One major hurdle in putting together mega shows is insurance, museum executives said. Paintings must be insured for their fair market value. With values rising for modern and contemporary art, more exhibitions than ever before threaten to strain global capacity, which currently stands at about $4.2 billion for a single exhibition, according to Mary Pontillo, national fine arts product leader at Risk Management insurance company.
Let’s consider the value of art assembled in the Bois de Boulogne at the moment.
Asked to estimate, dealers and advisers I spoke to unanimously proclaimed: Billions.
Staggering as it sounds, it’s easy to see how we can arrive at that figure.
Just three paintings by Rothko currently on the market are jointly estimated at more than $115 million. The priciest of the three, 1955 Untitled (Yellow, Orange, Yellow, Light Orange), is being sold by Steve Wynn at Christie’s, where it’s estimated at $45 million. A 1958 Untitled from the collection of Emily Fischer Landau is estimated at $30 million to $40 million at Sotheby’s. And Pace gallery offered Thomas H. Lee’s Olive over Red (1956) at $40 million in Paris + art fair this month.
A typical price range of the types of mature Rothko paintings at Fondation Louis Vuitton is $40 million to $80 million, market experts said. Several works are valued at more than $100 million. At least one—SFMoMA’s breathtaking No. 14 from 1960—was flagged to me by dealers and auction executives as a $200-million-plus painting.
(Such speculations are a mental exercise, to be sure, because none of the paintings at the Fondation are actually for sale—for the moment—although it is not unheard of for some to come to auction following blockbuster exhibitions.)

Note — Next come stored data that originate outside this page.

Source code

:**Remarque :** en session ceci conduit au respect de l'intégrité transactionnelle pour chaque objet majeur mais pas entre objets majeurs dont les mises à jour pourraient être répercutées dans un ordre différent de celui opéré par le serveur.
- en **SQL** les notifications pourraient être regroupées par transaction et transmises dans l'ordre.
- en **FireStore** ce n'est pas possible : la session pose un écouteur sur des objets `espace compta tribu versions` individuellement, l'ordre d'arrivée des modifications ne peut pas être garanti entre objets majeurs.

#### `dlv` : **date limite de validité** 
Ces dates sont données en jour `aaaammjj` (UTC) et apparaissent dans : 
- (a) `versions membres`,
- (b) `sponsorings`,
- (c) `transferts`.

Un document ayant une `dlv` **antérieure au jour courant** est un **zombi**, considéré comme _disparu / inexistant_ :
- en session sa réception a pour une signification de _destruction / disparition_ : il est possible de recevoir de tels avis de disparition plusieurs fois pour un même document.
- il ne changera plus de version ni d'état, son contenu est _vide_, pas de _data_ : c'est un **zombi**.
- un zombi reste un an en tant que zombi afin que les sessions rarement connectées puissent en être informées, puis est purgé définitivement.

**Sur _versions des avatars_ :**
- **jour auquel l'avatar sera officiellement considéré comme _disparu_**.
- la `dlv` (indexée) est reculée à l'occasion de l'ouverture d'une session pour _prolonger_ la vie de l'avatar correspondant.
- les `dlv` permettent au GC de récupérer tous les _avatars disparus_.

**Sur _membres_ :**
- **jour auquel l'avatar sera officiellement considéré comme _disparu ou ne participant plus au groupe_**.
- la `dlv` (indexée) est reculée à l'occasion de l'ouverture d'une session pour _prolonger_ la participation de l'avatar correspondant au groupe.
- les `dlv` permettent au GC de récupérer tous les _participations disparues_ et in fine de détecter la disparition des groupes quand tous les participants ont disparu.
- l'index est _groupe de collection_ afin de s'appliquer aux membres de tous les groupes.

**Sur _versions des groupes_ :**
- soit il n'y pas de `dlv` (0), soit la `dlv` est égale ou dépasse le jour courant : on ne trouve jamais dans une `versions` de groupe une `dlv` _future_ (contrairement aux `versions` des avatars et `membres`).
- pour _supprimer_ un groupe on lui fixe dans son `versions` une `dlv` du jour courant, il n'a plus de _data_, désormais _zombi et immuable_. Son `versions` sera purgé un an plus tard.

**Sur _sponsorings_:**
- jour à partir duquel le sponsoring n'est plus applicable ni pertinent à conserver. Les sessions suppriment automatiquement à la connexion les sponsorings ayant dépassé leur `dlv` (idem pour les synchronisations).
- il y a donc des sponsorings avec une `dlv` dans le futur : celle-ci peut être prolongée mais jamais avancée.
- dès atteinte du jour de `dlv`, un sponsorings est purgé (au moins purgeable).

My back-of-the-envelope calculation puts the contents of this show at a $3.2 billion, roughly. Museums and the foundation declined to discuss insurance values.
Finally, there are shipping and crating costs to think about, which can run into tens of thousands of dollars for each painting. Many paintings in the show are massive. Two of the Seagram works, Black on Maroon and Red on Maroon, both from 1959, are 9 feet tall and 15 feet wide.
Individual museum crates may cost as much as $30,000, according to Fritz Dietl, who runs a logistics empire. And paintings of this value and significance often have to be accompanied by a courier, who keeps an eye on them at every moment.
Clearly, no cost has been spared by the Fondation Louis Vuitton, which remained mum on the budget of the show.
“I wasn’t involved in the budgeting,” said Christopher Rothko. “I am sure it was very, very expensive. They were willing to make sure that this was the best quality exhibition, and were willing to pay the cost.”
The resulting show speaks to the common human experience and art’s power, he said.
“In the face of all sorts of crises and tragedies—and the last couple of weeks have been more than full of both—my father’s art reminds us of the importance of human expression,” Christopher Rothko said, “and of the art that can reengage us.”